Pese embora ser uma prática que tem a ver com a própria natureza do homem, a união ou melhor dizendo a associação, torna-se muito mais viável quando os sujeitos são indivíduos actuando em grupo. No mundo actual, houve já ou estão ainda em curso, como é do conhecimento geral, alguns projectos de união ou associação ao mais alto nível, isto é, interessando a países ou estados.
Deles seguramente os mais ambiciosos são os que respeita, à NATO e a chamada União Europeia nos quais Portugal é participe. Pois bem. Nenhum desses projectos, conseguiu até agora vingar de forma concludente. Muito pelo contrário: os indícios possíveis de recolher e analisar apontam para um rotundo fracasso a breve trecho. E quem tiver dúvidas, nesse particular, que faça um apelo à memória e relembre factos elucidativos de ocorrência recente, dos quais, o mais eloquente, tem a ver com as inúmeras fatais “fracturas” que a Operação Iraque” pôs a descoberto.
Foi aliás a perspectiva desse fracasso que fez que a Tese da União Ibérica, até então mantida sob reserva na mente de uns poucos, ganhasse maior pertinência ao ponto de poder ser oferecida a uma cogitação mais generalizada. Ela que, mais de que qualquer outra possível, tem condições para sobreviver e triunfar.
O que faz fracassar a NATO e torna impossível a União Europeia são, sem sombra de dúvida as notórias discrepâncias que existem entre os vários candidatos à associação. Discrepâncias que se relacionam com a origem e a vivência histórica de cada um deles: com o posicionamento geográfico, com usos e costumes, com formas de exprimir, etc… etc… Tudo, afinal, elementos profundamente caracterizantes, de cada um deles, e, por isso mesmo, não são fáceis de esquecer e muito menos de enterrar.
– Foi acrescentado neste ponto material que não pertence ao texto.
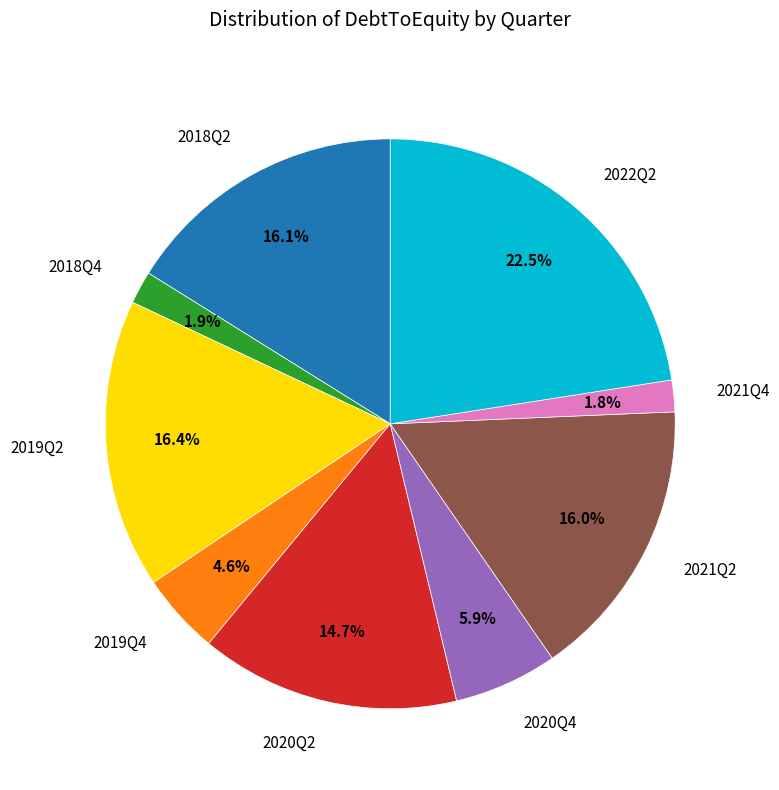

How many segments does this pie chart have?

9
Discrepâncias desse tipo ou mesmo semelhantes não existem nesta zona da Europa que dá pelo nome de Península Ibérica. Onde , ao contrário, há muita coisa de semelhante ou de comum: como o espaço geográfico; os meios de expressão herdados dos romanos e mesclados com contributos de outras origens; usos e costumes que, através dos tempos foram deixando pelos diferentes povos que por aqui passaram; e, “last but not least” – o último, mas não menos importante – o culto religioso.
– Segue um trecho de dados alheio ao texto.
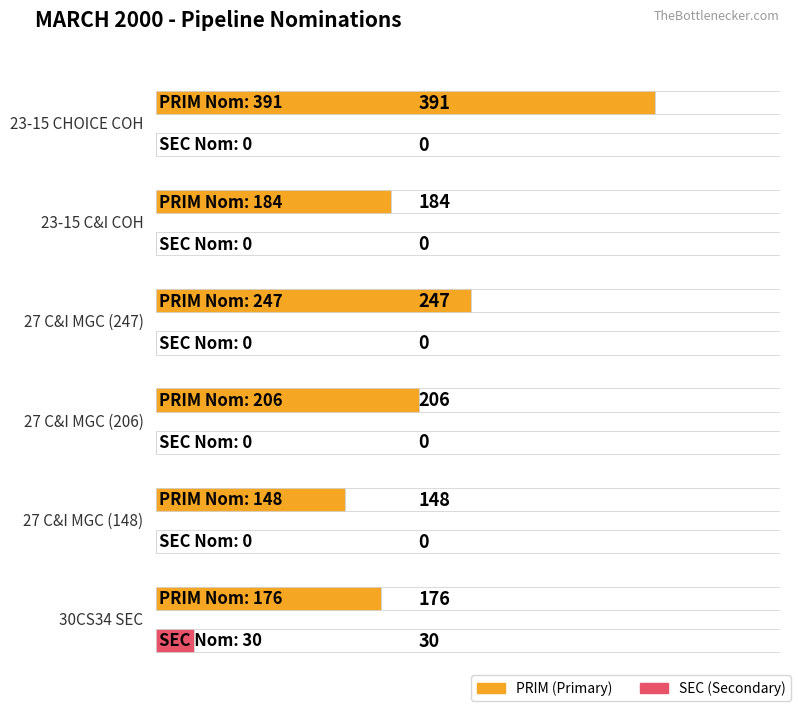

Which series has the largest range (max minus min)?

PRIM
É certo que para alguns “Velhos do Restelo”, despidos do manto da valentia, haverá também que pôr na balança momentos de discordância expressos em gestos belicosos, que se verificaram no passado.
Pensamos, sinceramente, que essa argumentação é improcedente, já que tais discordâncias foram protagonizadas por um reduzido grupo de senhores feudais e não por maiorias populacionais, assim como a ênfase que se lhes deu, em determinado período da vida portuguesa, com vista a alimentar um patriotismo doentio em favor do fortalecimento do poder político, que felizmente se esvaiu.
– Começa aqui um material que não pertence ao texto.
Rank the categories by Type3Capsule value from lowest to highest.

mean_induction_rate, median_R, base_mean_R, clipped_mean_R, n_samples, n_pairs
Assim sendo, parece não haver dúvidas de que a união entre os que dão personalidade à Península Ibérica, as suas regiões, portuguesas e espanholas, é necessária e desejável.
Será ela – caso se venha a concretizar – uma força a considerar não só ao nível da Europa mas também á escala mundial sobretudo se, na sua formulação e funcionamento, não for esquecido o histórico relacionamento que os países ibéricos têm com a América Latina e com África.
(*) Jornalista
Foi publicado no “O Dia” em 12 de Maio de 2003.